Reproduce, word for word, the stretch from "I had read that" through "had in months." in the personal account below about preparing for court.

> _Extracted text_
= Beginning of Section =

I'm still hesitant to be too optimistic because I know that the world is not fair and usually favors the wicked but something he said just resonated with me. The judge would have to ask me WHY I would go to all the trouble of getting this order given the circumstance and put myself through the hell of court. He pointed out how terrified I appeared in court last time- so bad that the bailiff came out afterwords to check on me and try to offer comfort (which actually triggered me more haa!).

I had read that my therapist would not be able to speak for me in court. Today, I actually called a legal office and was told that I would only have to ask for him to be able to speak on my behalf and he would be allowed if he was there (and he will be- it's the only way I will go!)

It's the best news I've had in months.

I still don't expect to win. I am still terrified of going. I am STILL TRIGGERED ALL TO HELL. Shaking and crying but at least I know that my therapist will be there and speak on my behalf.

= End of Section =

> _Information_
= Beginning of Section =

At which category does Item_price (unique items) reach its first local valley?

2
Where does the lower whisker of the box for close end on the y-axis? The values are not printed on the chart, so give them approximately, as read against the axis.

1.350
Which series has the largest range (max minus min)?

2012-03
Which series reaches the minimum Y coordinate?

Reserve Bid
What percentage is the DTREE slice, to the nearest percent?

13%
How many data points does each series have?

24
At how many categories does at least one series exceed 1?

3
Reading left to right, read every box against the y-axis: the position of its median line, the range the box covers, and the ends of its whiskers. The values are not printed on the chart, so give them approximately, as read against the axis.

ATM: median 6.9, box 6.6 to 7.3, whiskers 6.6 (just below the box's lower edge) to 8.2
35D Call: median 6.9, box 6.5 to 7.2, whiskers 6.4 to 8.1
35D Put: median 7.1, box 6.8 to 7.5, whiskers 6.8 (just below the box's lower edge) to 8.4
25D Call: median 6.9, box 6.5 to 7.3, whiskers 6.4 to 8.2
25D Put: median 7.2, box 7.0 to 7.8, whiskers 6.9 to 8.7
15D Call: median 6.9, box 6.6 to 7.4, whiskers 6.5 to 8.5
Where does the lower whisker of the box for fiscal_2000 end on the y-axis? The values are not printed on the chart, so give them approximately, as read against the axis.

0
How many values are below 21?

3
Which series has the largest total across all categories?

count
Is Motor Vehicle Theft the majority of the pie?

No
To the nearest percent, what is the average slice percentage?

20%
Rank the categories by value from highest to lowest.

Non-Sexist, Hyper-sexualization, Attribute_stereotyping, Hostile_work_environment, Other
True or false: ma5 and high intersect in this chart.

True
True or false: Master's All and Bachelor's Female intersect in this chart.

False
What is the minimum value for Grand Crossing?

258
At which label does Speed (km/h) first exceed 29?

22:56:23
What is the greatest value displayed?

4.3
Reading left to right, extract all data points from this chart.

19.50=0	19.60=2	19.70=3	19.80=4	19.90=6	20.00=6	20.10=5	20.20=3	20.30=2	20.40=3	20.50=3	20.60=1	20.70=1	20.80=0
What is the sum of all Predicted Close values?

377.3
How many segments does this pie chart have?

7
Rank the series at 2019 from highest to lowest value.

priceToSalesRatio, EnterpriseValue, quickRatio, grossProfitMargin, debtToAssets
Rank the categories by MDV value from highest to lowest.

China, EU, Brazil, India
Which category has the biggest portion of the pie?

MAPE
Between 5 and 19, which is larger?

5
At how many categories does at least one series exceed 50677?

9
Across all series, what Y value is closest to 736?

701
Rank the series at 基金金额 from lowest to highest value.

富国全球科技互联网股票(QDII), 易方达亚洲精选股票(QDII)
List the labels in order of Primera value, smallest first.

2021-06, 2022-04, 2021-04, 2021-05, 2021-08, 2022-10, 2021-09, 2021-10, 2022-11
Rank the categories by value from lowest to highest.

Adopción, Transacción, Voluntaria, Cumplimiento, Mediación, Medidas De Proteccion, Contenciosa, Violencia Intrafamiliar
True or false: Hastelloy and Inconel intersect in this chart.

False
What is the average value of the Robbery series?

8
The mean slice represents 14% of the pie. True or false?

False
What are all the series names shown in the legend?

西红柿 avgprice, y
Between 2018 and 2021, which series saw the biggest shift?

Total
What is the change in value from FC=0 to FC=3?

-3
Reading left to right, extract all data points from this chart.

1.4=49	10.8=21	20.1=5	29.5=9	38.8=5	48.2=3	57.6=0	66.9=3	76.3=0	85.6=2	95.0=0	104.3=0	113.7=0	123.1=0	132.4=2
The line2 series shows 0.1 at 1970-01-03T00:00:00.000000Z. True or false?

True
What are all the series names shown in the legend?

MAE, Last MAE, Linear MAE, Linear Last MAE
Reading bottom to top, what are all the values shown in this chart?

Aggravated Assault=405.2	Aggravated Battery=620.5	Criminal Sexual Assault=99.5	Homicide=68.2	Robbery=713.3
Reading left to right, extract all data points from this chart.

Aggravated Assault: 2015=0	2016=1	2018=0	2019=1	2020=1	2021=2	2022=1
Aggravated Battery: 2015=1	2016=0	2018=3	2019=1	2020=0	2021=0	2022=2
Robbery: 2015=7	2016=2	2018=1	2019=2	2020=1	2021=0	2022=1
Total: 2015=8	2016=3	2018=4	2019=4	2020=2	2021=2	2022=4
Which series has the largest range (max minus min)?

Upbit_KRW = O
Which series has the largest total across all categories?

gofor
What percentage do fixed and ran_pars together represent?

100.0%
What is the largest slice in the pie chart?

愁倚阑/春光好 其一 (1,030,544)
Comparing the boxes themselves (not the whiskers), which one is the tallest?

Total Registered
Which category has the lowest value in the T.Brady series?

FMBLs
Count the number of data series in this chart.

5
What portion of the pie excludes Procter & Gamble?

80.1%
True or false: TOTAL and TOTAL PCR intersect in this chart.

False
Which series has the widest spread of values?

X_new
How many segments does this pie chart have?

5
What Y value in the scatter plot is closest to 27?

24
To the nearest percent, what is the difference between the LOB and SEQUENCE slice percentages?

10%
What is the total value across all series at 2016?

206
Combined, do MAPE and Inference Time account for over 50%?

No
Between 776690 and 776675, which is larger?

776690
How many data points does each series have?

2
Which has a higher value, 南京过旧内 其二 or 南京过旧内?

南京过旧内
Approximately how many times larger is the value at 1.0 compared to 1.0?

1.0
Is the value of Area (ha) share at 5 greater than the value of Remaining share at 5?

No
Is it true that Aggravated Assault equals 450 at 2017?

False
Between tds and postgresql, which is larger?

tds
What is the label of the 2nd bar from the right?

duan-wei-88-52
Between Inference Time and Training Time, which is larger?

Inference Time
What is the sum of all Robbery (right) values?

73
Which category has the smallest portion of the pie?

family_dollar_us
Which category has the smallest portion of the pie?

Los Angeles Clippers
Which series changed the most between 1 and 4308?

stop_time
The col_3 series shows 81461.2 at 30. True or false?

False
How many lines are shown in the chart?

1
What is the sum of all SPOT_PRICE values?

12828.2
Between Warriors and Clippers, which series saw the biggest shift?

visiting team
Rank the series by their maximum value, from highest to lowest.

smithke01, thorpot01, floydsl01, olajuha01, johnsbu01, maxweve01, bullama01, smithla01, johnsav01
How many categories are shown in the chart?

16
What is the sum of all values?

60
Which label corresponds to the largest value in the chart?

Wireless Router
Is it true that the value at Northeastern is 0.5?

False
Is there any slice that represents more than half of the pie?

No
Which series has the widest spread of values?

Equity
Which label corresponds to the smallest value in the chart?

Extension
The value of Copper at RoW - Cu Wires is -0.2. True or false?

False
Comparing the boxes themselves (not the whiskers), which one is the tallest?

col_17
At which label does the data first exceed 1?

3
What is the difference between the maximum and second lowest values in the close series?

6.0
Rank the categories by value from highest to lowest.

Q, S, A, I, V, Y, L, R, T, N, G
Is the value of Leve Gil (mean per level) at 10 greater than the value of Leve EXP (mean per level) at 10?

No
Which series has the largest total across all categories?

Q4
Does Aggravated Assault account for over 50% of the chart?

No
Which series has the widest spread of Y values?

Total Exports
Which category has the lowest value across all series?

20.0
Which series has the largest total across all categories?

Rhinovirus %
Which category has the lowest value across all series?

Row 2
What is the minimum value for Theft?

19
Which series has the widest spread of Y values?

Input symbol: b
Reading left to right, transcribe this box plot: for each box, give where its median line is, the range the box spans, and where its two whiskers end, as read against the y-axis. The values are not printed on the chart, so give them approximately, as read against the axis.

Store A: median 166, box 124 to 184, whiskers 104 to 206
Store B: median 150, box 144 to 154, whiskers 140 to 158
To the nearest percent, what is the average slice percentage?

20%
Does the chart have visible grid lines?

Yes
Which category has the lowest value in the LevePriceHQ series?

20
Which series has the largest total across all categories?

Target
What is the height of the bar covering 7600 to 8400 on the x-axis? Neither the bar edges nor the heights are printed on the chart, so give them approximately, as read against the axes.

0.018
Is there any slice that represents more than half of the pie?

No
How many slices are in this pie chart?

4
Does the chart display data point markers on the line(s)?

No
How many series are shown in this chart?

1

= End of Section =

> _Output for this task_
I had read that my therapist would not be able to speak for me in court. Today, I actually called a legal office and was told that I would only have to ask for him to be able to speak on my behalf and he would be allowed if he was there (and he will be- it's the only way I will go!)

It's the best news I've had in months.